TASK DIRECTIONS
Set it all down exactly, every record and every line.

============

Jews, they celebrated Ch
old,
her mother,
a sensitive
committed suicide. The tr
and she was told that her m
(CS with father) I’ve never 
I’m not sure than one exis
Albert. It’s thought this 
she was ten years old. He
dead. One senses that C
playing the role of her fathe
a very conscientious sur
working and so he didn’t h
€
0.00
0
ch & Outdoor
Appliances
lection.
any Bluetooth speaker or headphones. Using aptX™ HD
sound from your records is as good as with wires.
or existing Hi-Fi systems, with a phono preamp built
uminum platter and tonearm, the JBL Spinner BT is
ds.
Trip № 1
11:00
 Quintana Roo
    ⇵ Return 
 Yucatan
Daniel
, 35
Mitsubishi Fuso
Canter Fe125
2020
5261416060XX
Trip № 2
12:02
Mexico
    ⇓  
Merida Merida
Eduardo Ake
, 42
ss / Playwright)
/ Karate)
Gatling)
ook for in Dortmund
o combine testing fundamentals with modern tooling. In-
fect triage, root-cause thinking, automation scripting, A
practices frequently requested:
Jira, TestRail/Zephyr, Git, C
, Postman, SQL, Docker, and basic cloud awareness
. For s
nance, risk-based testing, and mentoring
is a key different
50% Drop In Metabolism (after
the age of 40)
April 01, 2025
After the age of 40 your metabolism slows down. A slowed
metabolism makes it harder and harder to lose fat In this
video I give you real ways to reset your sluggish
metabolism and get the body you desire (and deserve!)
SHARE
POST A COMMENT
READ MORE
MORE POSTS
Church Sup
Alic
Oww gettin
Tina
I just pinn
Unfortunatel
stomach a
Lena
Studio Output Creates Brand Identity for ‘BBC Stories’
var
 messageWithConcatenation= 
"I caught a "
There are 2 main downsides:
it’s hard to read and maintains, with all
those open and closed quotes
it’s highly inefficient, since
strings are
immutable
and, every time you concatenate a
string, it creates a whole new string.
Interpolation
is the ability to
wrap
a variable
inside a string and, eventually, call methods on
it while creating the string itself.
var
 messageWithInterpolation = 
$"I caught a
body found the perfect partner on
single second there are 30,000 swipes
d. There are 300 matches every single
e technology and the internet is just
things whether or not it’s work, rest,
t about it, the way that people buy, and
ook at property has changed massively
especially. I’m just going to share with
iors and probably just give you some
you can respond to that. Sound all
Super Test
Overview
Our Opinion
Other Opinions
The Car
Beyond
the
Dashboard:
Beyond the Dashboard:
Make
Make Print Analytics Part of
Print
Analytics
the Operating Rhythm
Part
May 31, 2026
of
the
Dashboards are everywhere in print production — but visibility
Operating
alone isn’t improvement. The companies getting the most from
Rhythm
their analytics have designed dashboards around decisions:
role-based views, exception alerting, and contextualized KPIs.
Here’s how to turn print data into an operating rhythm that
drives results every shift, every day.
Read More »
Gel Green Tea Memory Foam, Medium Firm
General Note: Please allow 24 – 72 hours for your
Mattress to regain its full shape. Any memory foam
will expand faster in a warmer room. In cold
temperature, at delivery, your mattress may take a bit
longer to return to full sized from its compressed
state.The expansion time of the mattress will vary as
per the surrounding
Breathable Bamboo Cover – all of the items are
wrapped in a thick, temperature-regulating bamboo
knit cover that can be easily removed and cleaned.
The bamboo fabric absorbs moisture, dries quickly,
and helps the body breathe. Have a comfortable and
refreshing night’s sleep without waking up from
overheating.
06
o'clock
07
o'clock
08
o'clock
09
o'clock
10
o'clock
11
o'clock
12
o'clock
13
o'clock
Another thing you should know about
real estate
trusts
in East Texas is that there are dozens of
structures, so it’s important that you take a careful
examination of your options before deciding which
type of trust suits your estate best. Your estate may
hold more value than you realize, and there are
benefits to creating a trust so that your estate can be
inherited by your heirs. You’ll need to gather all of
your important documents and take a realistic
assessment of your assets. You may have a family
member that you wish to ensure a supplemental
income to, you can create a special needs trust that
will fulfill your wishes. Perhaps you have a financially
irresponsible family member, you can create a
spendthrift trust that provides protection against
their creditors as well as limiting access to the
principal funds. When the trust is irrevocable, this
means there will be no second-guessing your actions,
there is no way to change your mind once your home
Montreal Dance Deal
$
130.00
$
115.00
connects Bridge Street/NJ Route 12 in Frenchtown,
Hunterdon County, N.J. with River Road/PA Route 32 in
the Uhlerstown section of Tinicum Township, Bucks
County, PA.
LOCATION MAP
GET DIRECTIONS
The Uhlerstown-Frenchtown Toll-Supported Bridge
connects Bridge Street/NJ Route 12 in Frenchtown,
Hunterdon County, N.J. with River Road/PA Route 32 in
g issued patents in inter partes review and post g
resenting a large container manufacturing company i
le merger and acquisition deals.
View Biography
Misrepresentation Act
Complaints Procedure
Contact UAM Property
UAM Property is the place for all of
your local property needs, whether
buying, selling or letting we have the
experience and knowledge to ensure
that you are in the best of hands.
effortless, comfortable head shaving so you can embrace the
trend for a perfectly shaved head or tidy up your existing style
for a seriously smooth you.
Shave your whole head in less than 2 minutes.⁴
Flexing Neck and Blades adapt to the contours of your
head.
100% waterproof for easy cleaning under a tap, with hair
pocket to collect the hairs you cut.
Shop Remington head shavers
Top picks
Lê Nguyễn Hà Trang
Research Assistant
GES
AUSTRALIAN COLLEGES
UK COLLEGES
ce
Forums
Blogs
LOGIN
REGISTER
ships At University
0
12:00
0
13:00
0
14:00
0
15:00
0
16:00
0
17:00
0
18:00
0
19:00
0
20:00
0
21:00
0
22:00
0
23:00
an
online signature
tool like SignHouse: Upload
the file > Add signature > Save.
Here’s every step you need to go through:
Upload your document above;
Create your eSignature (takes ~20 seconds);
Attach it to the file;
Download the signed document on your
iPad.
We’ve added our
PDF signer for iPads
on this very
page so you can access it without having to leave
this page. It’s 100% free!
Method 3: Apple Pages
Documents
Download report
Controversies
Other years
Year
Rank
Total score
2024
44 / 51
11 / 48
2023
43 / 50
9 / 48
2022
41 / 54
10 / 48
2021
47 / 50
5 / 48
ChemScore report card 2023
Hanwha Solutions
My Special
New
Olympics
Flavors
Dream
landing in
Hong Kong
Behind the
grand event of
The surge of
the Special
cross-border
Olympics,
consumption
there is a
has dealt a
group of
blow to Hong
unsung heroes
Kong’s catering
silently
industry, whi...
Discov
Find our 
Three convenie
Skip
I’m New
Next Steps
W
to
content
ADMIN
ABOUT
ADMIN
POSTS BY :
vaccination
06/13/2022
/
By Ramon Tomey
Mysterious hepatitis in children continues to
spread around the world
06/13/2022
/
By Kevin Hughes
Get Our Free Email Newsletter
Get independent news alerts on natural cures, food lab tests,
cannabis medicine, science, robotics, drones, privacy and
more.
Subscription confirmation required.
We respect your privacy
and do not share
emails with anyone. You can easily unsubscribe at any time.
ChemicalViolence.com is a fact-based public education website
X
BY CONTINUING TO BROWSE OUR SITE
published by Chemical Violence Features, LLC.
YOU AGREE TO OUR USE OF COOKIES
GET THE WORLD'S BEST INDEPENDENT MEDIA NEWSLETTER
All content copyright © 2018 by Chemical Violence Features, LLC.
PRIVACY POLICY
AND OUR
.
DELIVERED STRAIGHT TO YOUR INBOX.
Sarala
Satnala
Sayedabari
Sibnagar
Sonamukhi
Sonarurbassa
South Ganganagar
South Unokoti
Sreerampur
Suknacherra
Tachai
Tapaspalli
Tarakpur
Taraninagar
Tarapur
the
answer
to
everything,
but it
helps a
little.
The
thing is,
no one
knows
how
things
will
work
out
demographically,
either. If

============

SOLUTION TO THIS TASK
Jews, they celebrated Ch
old,
her mother,
a sensitive
committed suicide. The tr
and she was told that her m
(CS with father) I’ve never 
I’m not sure than one exis
Albert. It’s thought this 
she was ten years old. He
dead. One senses that C
playing the role of her fathe
a very conscientious sur
working and so he didn’t h
€
0.00
0
ch & Outdoor
Appliances
lection.
any Bluetooth speaker or headphones. Using aptX™ HD
sound from your records is as good as with wires.
or existing Hi-Fi systems, with a phono preamp built
uminum platter and tonearm, the JBL Spinner BT is
ds.
Trip № 1
11:00
 Quintana Roo
    ⇵ Return 
 Yucatan
Daniel
, 35
Mitsubishi Fuso
Canter Fe125
2020
5261416060XX
Trip № 2
12:02
Mexico
    ⇓  
Merida Merida
Eduardo Ake
, 42
ss / Playwright)
/ Karate)
Gatling)
ook for in Dortmund
o combine testing fundamentals with modern tooling. In-
fect triage, root-cause thinking, automation scripting, A
practices frequently requested:
Jira, TestRail/Zephyr, Git, C
, Postman, SQL, Docker, and basic cloud awareness
. For s
nance, risk-based testing, and mentoring
is a key different
50% Drop In Metabolism (after
the age of 40)
April 01, 2025
After the age of 40 your metabolism slows down. A slowed
metabolism makes it harder and harder to lose fat In this
video I give you real ways to reset your sluggish
metabolism and get the body you desire (and deserve!)
SHARE
POST A COMMENT
READ MORE
MORE POSTS
Church Sup
Alic
Oww gettin
Tina
I just pinn
Unfortunatel
stomach a
Lena
Studio Output Creates Brand Identity for ‘BBC Stories’
var
 messageWithConcatenation= 
"I caught a "
There are 2 main downsides:
it’s hard to read and maintains, with all
those open and closed quotes
it’s highly inefficient, since
strings are
immutable
and, every time you concatenate a
string, it creates a whole new string.
Interpolation
is the ability to
wrap
a variable
inside a string and, eventually, call methods on
it while creating the string itself.
var
 messageWithInterpolation = 
$"I caught a
body found the perfect partner on
single second there are 30,000 swipes
d. There are 300 matches every single
e technology and the internet is just
things whether or not it’s work, rest,
t about it, the way that people buy, and
ook at property has changed massively
especially. I’m just going to share with
iors and probably just give you some
you can respond to that. Sound all
Super Test
Overview
Our Opinion
Other Opinions
The Car
Beyond
the
Dashboard:
Beyond the Dashboard:
Make
Make Print Analytics Part of
Print
Analytics
the Operating Rhythm
Part
May 31, 2026
of
the
Dashboards are everywhere in print production — but visibility
Operating
alone isn’t improvement. The companies getting the most from
Rhythm
their analytics have designed dashboards around decisions:
role-based views, exception alerting, and contextualized KPIs.
Here’s how to turn print data into an operating rhythm that
drives results every shift, every day.
Read More »
Gel Green Tea Memory Foam, Medium Firm
General Note: Please allow 24 – 72 hours for your
Mattress to regain its full shape. Any memory foam
will expand faster in a warmer room. In cold
temperature, at delivery, your mattress may take a bit
longer to return to full sized from its compressed
state.The expansion time of the mattress will vary as
per the surrounding
Breathable Bamboo Cover – all of the items are
wrapped in a thick, temperature-regulating bamboo
knit cover that can be easily removed and cleaned.
The bamboo fabric absorbs moisture, dries quickly,
and helps the body breathe. Have a comfortable and
refreshing night’s sleep without waking up from
overheating.
06
o'clock
07
o'clock
08
o'clock
09
o'clock
10
o'clock
11
o'clock
12
o'clock
13
o'clock
Another thing you should know about
real estate
trusts
in East Texas is that there are dozens of
structures, so it’s important that you take a careful
examination of your options before deciding which
type of trust suits your estate best. Your estate may
hold more value than you realize, and there are
benefits to creating a trust so that your estate can be
inherited by your heirs. You’ll need to gather all of
your important documents and take a realistic
assessment of your assets. You may have a family
member that you wish to ensure a supplemental
income to, you can create a special needs trust that
will fulfill your wishes. Perhaps you have a financially
irresponsible family member, you can create a
spendthrift trust that provides protection against
their creditors as well as limiting access to the
principal funds. When the trust is irrevocable, this
means there will be no second-guessing your actions,
there is no way to change your mind once your home
Montreal Dance Deal
$
130.00
$
115.00
connects Bridge Street/NJ Route 12 in Frenchtown,
Hunterdon County, N.J. with River Road/PA Route 32 in
the Uhlerstown section of Tinicum Township, Bucks
County, PA.
LOCATION MAP
GET DIRECTIONS
The Uhlerstown-Frenchtown Toll-Supported Bridge
connects Bridge Street/NJ Route 12 in Frenchtown,
Hunterdon County, N.J. with River Road/PA Route 32 in
g issued patents in inter partes review and post g
resenting a large container manufacturing company i
le merger and acquisition deals.
View Biography
Misrepresentation Act
Complaints Procedure
Contact UAM Property
UAM Property is the place for all of
your local property needs, whether
buying, selling or letting we have the
experience and knowledge to ensure
that you are in the best of hands.
effortless, comfortable head shaving so you can embrace the
trend for a perfectly shaved head or tidy up your existing style
for a seriously smooth you.
Shave your whole head in less than 2 minutes.⁴
Flexing Neck and Blades adapt to the contours of your
head.
100% waterproof for easy cleaning under a tap, with hair
pocket to collect the hairs you cut.
Shop Remington head shavers
Top picks
Lê Nguyễn Hà Trang
Research Assistant
GES
AUSTRALIAN COLLEGES
UK COLLEGES
ce
Forums
Blogs
LOGIN
REGISTER
ships At University
0
12:00
0
13:00
0
14:00
0
15:00
0
16:00
0
17:00
0
18:00
0
19:00
0
20:00
0
21:00
0
22:00
0
23:00
an
online signature
tool like SignHouse: Upload
the file > Add signature > Save.
Here’s every step you need to go through:
Upload your document above;
Create your eSignature (takes ~20 seconds);
Attach it to the file;
Download the signed document on your
iPad.
We’ve added our
PDF signer for iPads
on this very
page so you can access it without having to leave
this page. It’s 100% free!
Method 3: Apple Pages
Documents
Download report
Controversies
Other years
Year
Rank
Total score
2024
44 / 51
11 / 48
2023
43 / 50
9 / 48
2022
41 / 54
10 / 48
2021
47 / 50
5 / 48
ChemScore report card 2023
Hanwha Solutions
My Special
New
Olympics
Flavors
Dream
landing in
Hong Kong
Behind the
grand event of
The surge of
the Special
cross-border
Olympics,
consumption
there is a
has dealt a
group of
blow to Hong
unsung heroes
Kong’s catering
silently
industry, whi...
Discov
Find our 
Three convenie
Skip
I’m New
Next Steps
W
to
content
ADMIN
ABOUT
ADMIN
POSTS BY :
vaccination
06/13/2022
/
By Ramon Tomey
Mysterious hepatitis in children continues to
spread around the world
06/13/2022
/
By Kevin Hughes
Get Our Free Email Newsletter
Get independent news alerts on natural cures, food lab tests,
cannabis medicine, science, robotics, drones, privacy and
more.
Subscription confirmation required.
We respect your privacy
and do not share
emails with anyone. You can easily unsubscribe at any time.
ChemicalViolence.com is a fact-based public education website
X
BY CONTINUING TO BROWSE OUR SITE
published by Chemical Violence Features, LLC.
YOU AGREE TO OUR USE OF COOKIES
GET THE WORLD'S BEST INDEPENDENT MEDIA NEWSLETTER
All content copyright © 2018 by Chemical Violence Features, LLC.
PRIVACY POLICY
AND OUR
.
DELIVERED STRAIGHT TO YOUR INBOX.
Sarala
Satnala
Sayedabari
Sibnagar
Sonamukhi
Sonarurbassa
South Ganganagar
South Unokoti
Sreerampur
Suknacherra
Tachai
Tapaspalli
Tarakpur
Taraninagar
Tarapur
the
answer
to
everything,
but it
helps a
little.
The
thing is,
no one
knows
how
things
will
work
out
demographically,
either. If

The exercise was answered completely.